Word for word, restate the entries below and exclude every image.

== Material for the task ==

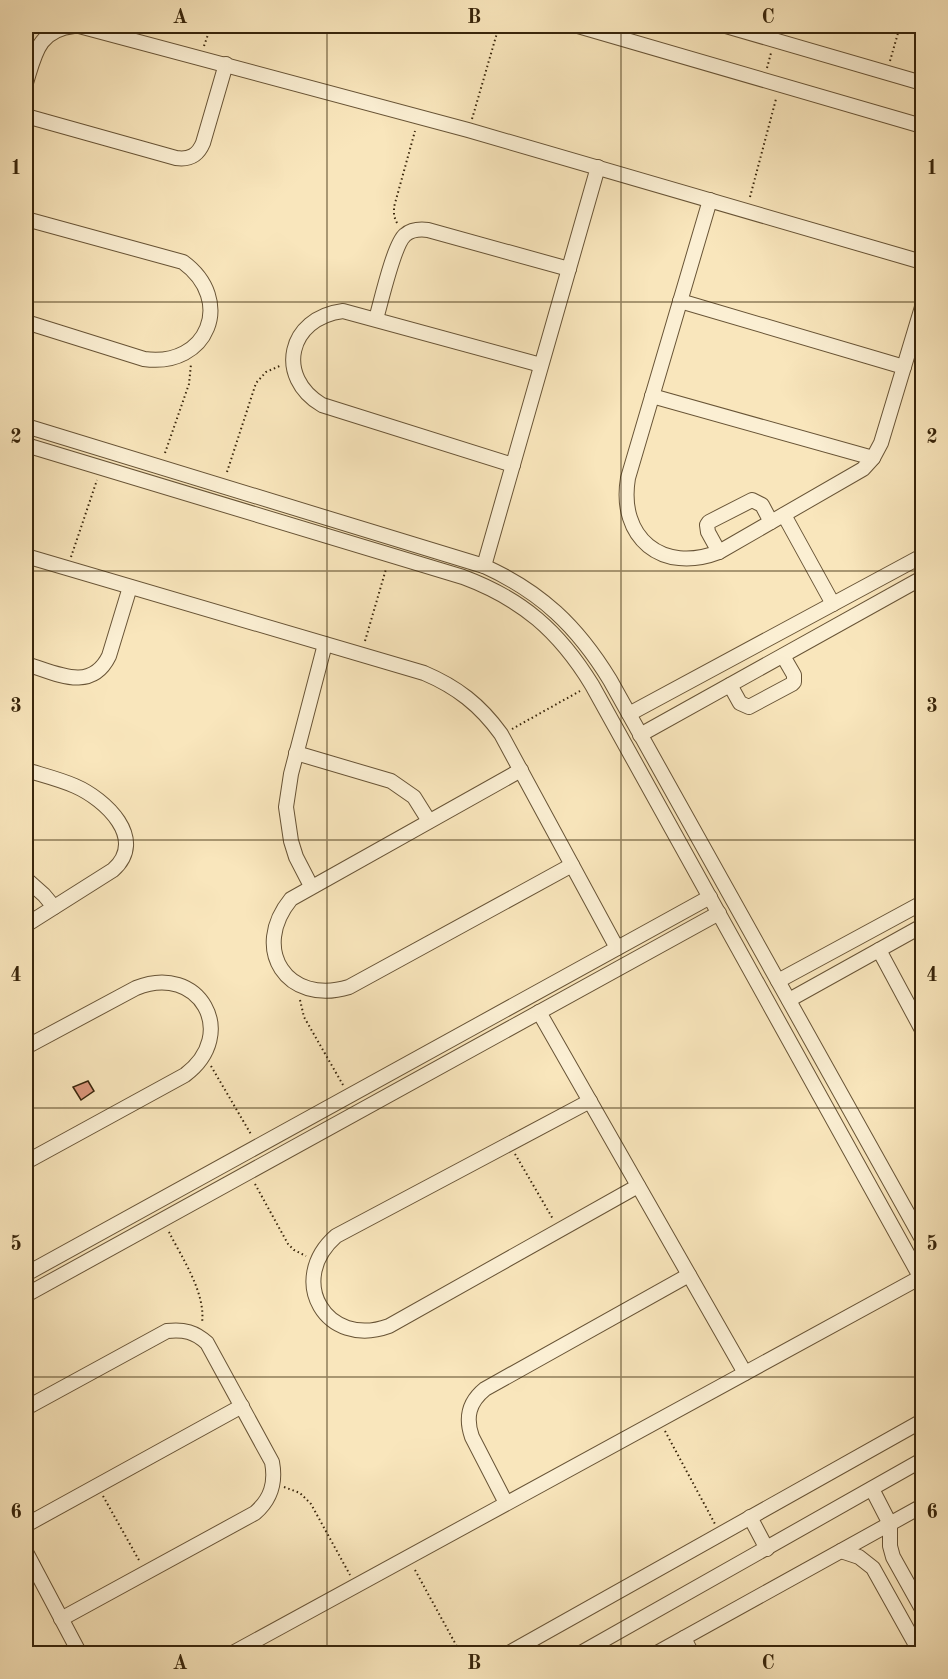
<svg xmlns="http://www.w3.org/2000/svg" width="948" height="1679" viewBox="0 0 948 1679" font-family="'Old Standard TT',serif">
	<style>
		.building { fill: #dd977d; stroke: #37240a; stroke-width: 1.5 }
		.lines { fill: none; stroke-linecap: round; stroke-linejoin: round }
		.minor-casing { stroke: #685436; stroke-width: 16 }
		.path { stroke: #37240a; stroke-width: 2; stroke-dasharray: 1.5 3; stroke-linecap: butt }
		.minor { stroke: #fbefd3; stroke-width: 14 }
		.grid { fill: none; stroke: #37240a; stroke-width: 1.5; stroke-opacity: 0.55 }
		.neatline { fill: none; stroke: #37240a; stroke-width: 2 }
		.grid-label { font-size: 20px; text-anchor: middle; font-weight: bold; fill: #37240a }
	</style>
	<rect width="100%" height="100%" fill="#f9e6bc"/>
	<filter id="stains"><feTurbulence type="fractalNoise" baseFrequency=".00333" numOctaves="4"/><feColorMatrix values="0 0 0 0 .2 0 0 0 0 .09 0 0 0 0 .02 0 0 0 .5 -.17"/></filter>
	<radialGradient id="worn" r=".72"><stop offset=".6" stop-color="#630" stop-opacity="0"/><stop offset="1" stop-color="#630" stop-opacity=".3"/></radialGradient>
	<polygon class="building" points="88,1081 94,1091 81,1100 73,1087"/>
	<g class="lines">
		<g class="minor-casing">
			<g id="minor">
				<polyline points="79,26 468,130 922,262"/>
				<polyline points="578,26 922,126"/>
				<polyline points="726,26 922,83"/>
				<path d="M 26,83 C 35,54 38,30 74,26"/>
				<path d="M 26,116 L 176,158 C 190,160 198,155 203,143 L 226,64"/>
				<path d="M 710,200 L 628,478 C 618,538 662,574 719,552 L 863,469 L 873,458 L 881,443 L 922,307"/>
				<path d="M 26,219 L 183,262 C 235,300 208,368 144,359 L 26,322"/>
				<polyline points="680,301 904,367"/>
				<path d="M 376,319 C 381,302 394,244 405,235 C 412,229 420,229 428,230 L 569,269"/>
				<polyline points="652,396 873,458"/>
				<path d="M 26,426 L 484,566 C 541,592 577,626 610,680 L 922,1239"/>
				<path d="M 26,445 L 463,577 C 522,599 559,631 592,685 L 922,1280"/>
				<path d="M 513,465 L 322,405 C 275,377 288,318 343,311 L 541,365"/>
				<polyline points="784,515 833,604"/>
				<polyline points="719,552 708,532 707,525 709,522 752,500 762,505 771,522"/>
				<path d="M 26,556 L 424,673 C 457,687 480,705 501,734 L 617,948"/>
				<polyline points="484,566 598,167"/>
				<path d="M 26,664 C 56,673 91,693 109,656 L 130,587"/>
				<polyline points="730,685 740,703 749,707 792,684 794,682 794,675 783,656"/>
				<polyline points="629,714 922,556"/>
				<polyline points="640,735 922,578"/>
				<polyline points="296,753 391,781 414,797 429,821"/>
				<path d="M 26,770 C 42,775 59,779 75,786 C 105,799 148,839 113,870 L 26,925"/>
				<path d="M 521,770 L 291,899 C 250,949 287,1006 349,987 L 572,865"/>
				<polyline points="26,879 44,895 54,907"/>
				<polyline points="311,886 296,857 291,841 286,807 291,774 325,644"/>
				<polyline points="879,950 922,1030"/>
				<polyline points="778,981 922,903"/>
				<polyline points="789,1000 922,926"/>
				<polyline points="539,1012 745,1373"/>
				<path d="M 26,1047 L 136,988 C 199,962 240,1034 185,1075 L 26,1162"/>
				<path d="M 590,1101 L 336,1236 C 286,1280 326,1349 389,1326 L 638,1186"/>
				<polyline points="26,1274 710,897"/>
				<polyline points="26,1295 719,913"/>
				<path d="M 26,1408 L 167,1331 C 184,1329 195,1332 207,1343 L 272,1462 C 276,1483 271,1499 255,1513 L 61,1619"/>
				<polyline points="872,1489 890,1524 890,1546 893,1557 922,1609"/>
				<path d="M 506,1503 L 472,1437 C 465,1417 469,1402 485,1389 L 689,1275"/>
				<polyline points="750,1517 767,1549"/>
				<polyline points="26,1525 242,1406"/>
				<polyline points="841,1551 859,1557 873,1568 921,1654"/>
				<polyline points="26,1552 80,1654"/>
				<polyline points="684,1638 692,1654"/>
				<polyline points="231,1654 921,1277"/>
				<polyline points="507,1654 922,1421"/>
				<polyline points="579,1654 922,1460"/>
				<polyline points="655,1654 922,1506"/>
			</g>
		</g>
		<g class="path">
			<polyline points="204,46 211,26"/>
			<polyline points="890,61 900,26"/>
			<polyline points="767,68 771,53"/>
			<polyline points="472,119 499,26"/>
			<polyline points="750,197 776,99"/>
			<polyline points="397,223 394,216 394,207 415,131"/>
			<polyline points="165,453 189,384 191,364"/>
			<polyline points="227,472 256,383 266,372 282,365"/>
			<polyline points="71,557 97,480"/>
			<polyline points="365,641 386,569"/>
			<polyline points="512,729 580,691"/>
			<polyline points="300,1000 304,1017 343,1085"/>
			<polyline points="211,1066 252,1136"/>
			<polyline points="515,1154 553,1219"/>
			<polyline points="255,1184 288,1244 294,1250 306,1256"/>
			<path d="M 169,1232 C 182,1258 206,1293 202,1323"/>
			<polyline points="665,1431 715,1524"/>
			<polyline points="284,1487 300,1493 311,1504 350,1575"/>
			<polyline points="103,1496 140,1562"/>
			<polyline points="415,1570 461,1654"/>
		</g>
		<use href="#minor" class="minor"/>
	</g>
	<path class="grid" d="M 327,26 L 327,1654M 621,26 L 621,1654M 26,302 L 922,302M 26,571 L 922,571M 26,840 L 922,840M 26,1108 L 922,1108M 26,1377 L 922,1377"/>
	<rect width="948" height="1679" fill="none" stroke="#f9e6bc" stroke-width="66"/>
	<rect x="33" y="33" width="882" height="1613" class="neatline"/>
	<g class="grid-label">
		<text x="180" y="23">A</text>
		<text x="474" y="23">B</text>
		<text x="768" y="23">C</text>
		<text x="16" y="174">1</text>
		<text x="932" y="174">1</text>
		<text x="16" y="443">2</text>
		<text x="932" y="443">2</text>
		<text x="16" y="712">3</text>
		<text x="932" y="712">3</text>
		<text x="16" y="981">4</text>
		<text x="932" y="981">4</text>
		<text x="16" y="1250">5</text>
		<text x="932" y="1250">5</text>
		<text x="16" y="1518">6</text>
		<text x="932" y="1518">6</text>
		<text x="180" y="1669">A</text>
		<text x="474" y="1669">B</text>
		<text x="768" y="1669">C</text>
	</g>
	<rect width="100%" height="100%" filter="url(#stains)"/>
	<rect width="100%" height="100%" fill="url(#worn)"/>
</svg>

===

Response to this task »
<svg xmlns="http://www.w3.org/2000/svg" width="948" height="1679" viewBox="0 0 948 1679" font-family="'Old Standard TT',serif">
	<style>
		.building { fill: #dd977d; stroke: #37240a; stroke-width: 1.5 }
		.lines { fill: none; stroke-linecap: round; stroke-linejoin: round }
		.minor-casing { stroke: #685436; stroke-width: 16 }
		.path { stroke: #37240a; stroke-width: 2; stroke-dasharray: 1.5 3; stroke-linecap: butt }
		.minor { stroke: #fbefd3; stroke-width: 14 }
		.grid { fill: none; stroke: #37240a; stroke-width: 1.5; stroke-opacity: 0.55 }
		.neatline { fill: none; stroke: #37240a; stroke-width: 2 }
		.grid-label { font-size: 20px; text-anchor: middle; font-weight: bold; fill: #37240a }
	</style>
	<rect width="100%" height="100%" fill="#f9e6bc"/>
	<filter id="stains"><feTurbulence type="fractalNoise" baseFrequency=".00333" numOctaves="4"/><feColorMatrix values="0 0 0 0 .2 0 0 0 0 .09 0 0 0 0 .02 0 0 0 .5 -.17"/></filter>
	<radialGradient id="worn" r=".72"><stop offset=".6" stop-color="#630" stop-opacity="0"/><stop offset="1" stop-color="#630" stop-opacity=".3"/></radialGradient>
	<polygon class="building" points="88,1081 94,1091 81,1100 73,1087"/>
	<g class="lines">
		<g class="minor-casing">
			<g id="minor">
				<polyline points="79,26 468,130 922,262"/>
				<polyline points="578,26 922,126"/>
				<polyline points="726,26 922,83"/>
				<path d="M 26,83 C 35,54 38,30 74,26"/>
				<path d="M 26,116 L 176,158 C 190,160 198,155 203,143 L 226,64"/>
				<path d="M 710,200 L 628,478 C 618,538 662,574 719,552 L 863,469 L 873,458 L 881,443 L 922,307"/>
				<path d="M 26,219 L 183,262 C 235,300 208,368 144,359 L 26,322"/>
				<polyline points="680,301 904,367"/>
				<path d="M 376,319 C 381,302 394,244 405,235 C 412,229 420,229 428,230 L 569,269"/>
				<polyline points="652,396 873,458"/>
				<path d="M 26,426 L 484,566 C 541,592 577,626 610,680 L 922,1239"/>
				<path d="M 26,445 L 463,577 C 522,599 559,631 592,685 L 922,1280"/>
				<path d="M 513,465 L 322,405 C 275,377 288,318 343,311 L 541,365"/>
				<polyline points="784,515 833,604"/>
				<polyline points="719,552 708,532 707,525 709,522 752,500 762,505 771,522"/>
				<path d="M 26,556 L 424,673 C 457,687 480,705 501,734 L 617,948"/>
				<polyline points="484,566 598,167"/>
				<path d="M 26,664 C 56,673 91,693 109,656 L 130,587"/>
				<polyline points="730,685 740,703 749,707 792,684 794,682 794,675 783,656"/>
				<polyline points="629,714 922,556"/>
				<polyline points="640,735 922,578"/>
				<polyline points="296,753 391,781 414,797 429,821"/>
				<path d="M 26,770 C 42,775 59,779 75,786 C 105,799 148,839 113,870 L 26,925"/>
				<path d="M 521,770 L 291,899 C 250,949 287,1006 349,987 L 572,865"/>
				<polyline points="26,879 44,895 54,907"/>
				<polyline points="311,886 296,857 291,841 286,807 291,774 325,644"/>
				<polyline points="879,950 922,1030"/>
				<polyline points="778,981 922,903"/>
				<polyline points="789,1000 922,926"/>
				<polyline points="539,1012 745,1373"/>
				<path d="M 26,1047 L 136,988 C 199,962 240,1034 185,1075 L 26,1162"/>
				<path d="M 590,1101 L 336,1236 C 286,1280 326,1349 389,1326 L 638,1186"/>
				<polyline points="26,1274 710,897"/>
				<polyline points="26,1295 719,913"/>
				<path d="M 26,1408 L 167,1331 C 184,1329 195,1332 207,1343 L 272,1462 C 276,1483 271,1499 255,1513 L 61,1619"/>
				<polyline points="872,1489 890,1524 890,1546 893,1557 922,1609"/>
				<path d="M 506,1503 L 472,1437 C 465,1417 469,1402 485,1389 L 689,1275"/>
				<polyline points="750,1517 767,1549"/>
				<polyline points="26,1525 242,1406"/>
				<polyline points="841,1551 859,1557 873,1568 921,1654"/>
				<polyline points="26,1552 80,1654"/>
				<polyline points="684,1638 692,1654"/>
				<polyline points="231,1654 921,1277"/>
				<polyline points="507,1654 922,1421"/>
				<polyline points="579,1654 922,1460"/>
				<polyline points="655,1654 922,1506"/>
			</g>
		</g>
		<g class="path">
			<polyline points="204,46 211,26"/>
			<polyline points="890,61 900,26"/>
			<polyline points="767,68 771,53"/>
			<polyline points="472,119 499,26"/>
			<polyline points="750,197 776,99"/>
			<polyline points="397,223 394,216 394,207 415,131"/>
			<polyline points="165,453 189,384 191,364"/>
			<polyline points="227,472 256,383 266,372 282,365"/>
			<polyline points="71,557 97,480"/>
			<polyline points="365,641 386,569"/>
			<polyline points="512,729 580,691"/>
			<polyline points="300,1000 304,1017 343,1085"/>
			<polyline points="211,1066 252,1136"/>
			<polyline points="515,1154 553,1219"/>
			<polyline points="255,1184 288,1244 294,1250 306,1256"/>
			<path d="M 169,1232 C 182,1258 206,1293 202,1323"/>
			<polyline points="665,1431 715,1524"/>
			<polyline points="284,1487 300,1493 311,1504 350,1575"/>
			<polyline points="103,1496 140,1562"/>
			<polyline points="415,1570 461,1654"/>
		</g>
		<use href="#minor" class="minor"/>
	</g>
	<path class="grid" d="M 327,26 L 327,1654M 621,26 L 621,1654M 26,302 L 922,302M 26,571 L 922,571M 26,840 L 922,840M 26,1108 L 922,1108M 26,1377 L 922,1377"/>
	<rect width="948" height="1679" fill="none" stroke="#f9e6bc" stroke-width="66"/>
	<rect x="33" y="33" width="882" height="1613" class="neatline"/>
	<g class="grid-label">
		<text x="180" y="23">A</text>
		<text x="474" y="23">B</text>
		<text x="768" y="23">C</text>
		<text x="16" y="174">1</text>
		<text x="932" y="174">1</text>
		<text x="16" y="443">2</text>
		<text x="932" y="443">2</text>
		<text x="16" y="712">3</text>
		<text x="932" y="712">3</text>
		<text x="16" y="981">4</text>
		<text x="932" y="981">4</text>
		<text x="16" y="1250">5</text>
		<text x="932" y="1250">5</text>
		<text x="16" y="1518">6</text>
		<text x="932" y="1518">6</text>
		<text x="180" y="1669">A</text>
		<text x="474" y="1669">B</text>
		<text x="768" y="1669">C</text>
	</g>
	<rect width="100%" height="100%" filter="url(#stains)"/>
	<rect width="100%" height="100%" fill="url(#worn)"/>
</svg>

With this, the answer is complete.